La seule souveraineté qui vaille est celle des travailleurs sur le travail. La bourgeoisie française et son pouvoir d’État sont aussi nocifs que leurs homologues allemands ou chinois.

LVSL – Quel discours adopter selon-vous pour démontrer le caractère révolutionnaire du « statut » attaché à la qualification du travailleur ? Alexandre Kojève par exemple (dont s’inspirent Pierre Legendre et Alain Supiot), dans la conclusion de son Esquisse pour une phénoménologie du droit, soulignait le lien entre dépassement des contradictions historiques et sociales du capitalisme, et accroissement de la reconnaissance par l’État du statut attaché à la personne et non à la tâche du travailleur, en s’appuyant paradoxalement sur la figure du bon maître mentionnée par Aristote dans sa Politique, lequel pour s’assurer de la fidélité de l’esclave, devait lui reconnaître un statut socio-économique digne, et héréditaire, transmissible à sa descendance, afin de fonder un contrat social stable, garanti à tous par le tiers juridique qu’est l’État.

B.F. – L’État comme tiers juridique, laissez-moi rire ! Cela dit, je n’ai pas lu l’Esquisse de Kojève ni, sinon par quelques bribes scolaires, la Politique d’Aristote, et je ne peux donc qu’être très prudent dans ma réponse, qui sera peut-être hors sujet, je vous prie de m’en excuser. Je ne constate pas de « dépassement des contradictions historiques et sociales du capitalisme ». Notre entretien a commencé au contraire par l’énoncé de leur ampleur.
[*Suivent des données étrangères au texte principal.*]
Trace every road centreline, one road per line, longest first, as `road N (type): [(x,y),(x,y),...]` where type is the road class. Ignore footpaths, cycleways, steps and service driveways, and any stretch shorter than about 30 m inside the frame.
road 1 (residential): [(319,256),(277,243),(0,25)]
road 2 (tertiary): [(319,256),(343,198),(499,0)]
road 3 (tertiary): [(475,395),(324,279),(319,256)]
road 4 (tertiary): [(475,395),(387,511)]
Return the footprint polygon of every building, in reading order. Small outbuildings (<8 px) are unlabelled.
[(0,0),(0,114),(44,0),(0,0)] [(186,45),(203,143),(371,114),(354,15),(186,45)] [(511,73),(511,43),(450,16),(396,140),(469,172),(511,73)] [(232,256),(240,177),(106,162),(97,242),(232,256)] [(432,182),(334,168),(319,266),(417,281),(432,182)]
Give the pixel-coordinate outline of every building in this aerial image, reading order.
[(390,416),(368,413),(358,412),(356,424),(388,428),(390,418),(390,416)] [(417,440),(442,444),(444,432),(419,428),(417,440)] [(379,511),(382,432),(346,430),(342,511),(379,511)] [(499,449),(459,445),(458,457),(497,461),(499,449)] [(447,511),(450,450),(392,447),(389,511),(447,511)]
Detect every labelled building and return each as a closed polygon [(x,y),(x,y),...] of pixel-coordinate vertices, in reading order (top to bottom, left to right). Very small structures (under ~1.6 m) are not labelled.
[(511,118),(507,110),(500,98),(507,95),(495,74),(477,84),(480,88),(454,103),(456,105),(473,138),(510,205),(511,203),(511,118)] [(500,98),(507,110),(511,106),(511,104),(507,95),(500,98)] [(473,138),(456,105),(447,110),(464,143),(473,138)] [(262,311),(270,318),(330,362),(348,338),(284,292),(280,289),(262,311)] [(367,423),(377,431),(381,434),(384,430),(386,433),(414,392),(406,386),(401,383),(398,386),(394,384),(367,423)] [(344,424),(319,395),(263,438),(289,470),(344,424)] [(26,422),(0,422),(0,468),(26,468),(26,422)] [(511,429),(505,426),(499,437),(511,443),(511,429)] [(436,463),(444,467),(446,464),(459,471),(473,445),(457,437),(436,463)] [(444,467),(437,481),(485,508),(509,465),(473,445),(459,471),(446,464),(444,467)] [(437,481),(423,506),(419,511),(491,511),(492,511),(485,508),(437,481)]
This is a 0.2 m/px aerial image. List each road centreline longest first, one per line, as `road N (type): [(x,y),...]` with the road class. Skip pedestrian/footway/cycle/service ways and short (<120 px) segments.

Quant à penser que le salaire à la qualification personnelle est fonctionnel au capitalisme, je ne peux évidemment que m’inscrire en faux et insister au contraire sur l’enjeu anthropologique de la mutation en cours.

“La qualification est une institution haïe de la bourgeoisie qui témoigne que la classe ouvrière existe comme classe révolutionnaire pour soi.”

Dans ma réponse à une de vos questions précédentes, j’ai comparé le statut économique de la personne dans le capitalisme à son statut dans le mouvement de sortie communiste du capitalisme, statut en cours de construction en France autour du salaire à la qualification personnelle. La rémunération capitaliste, que Marx désigne comme « salaire », est le prix de la force de travail, c’est-à-dire la reconnaissance des besoins dont je suis porteur pour faire telle tâche dont la validation marchande permettra la valorisation d’un capital. C’est contre elle que le salaire, inexistant comme institution au XIXe siècle, s’est institué au XXe siècle.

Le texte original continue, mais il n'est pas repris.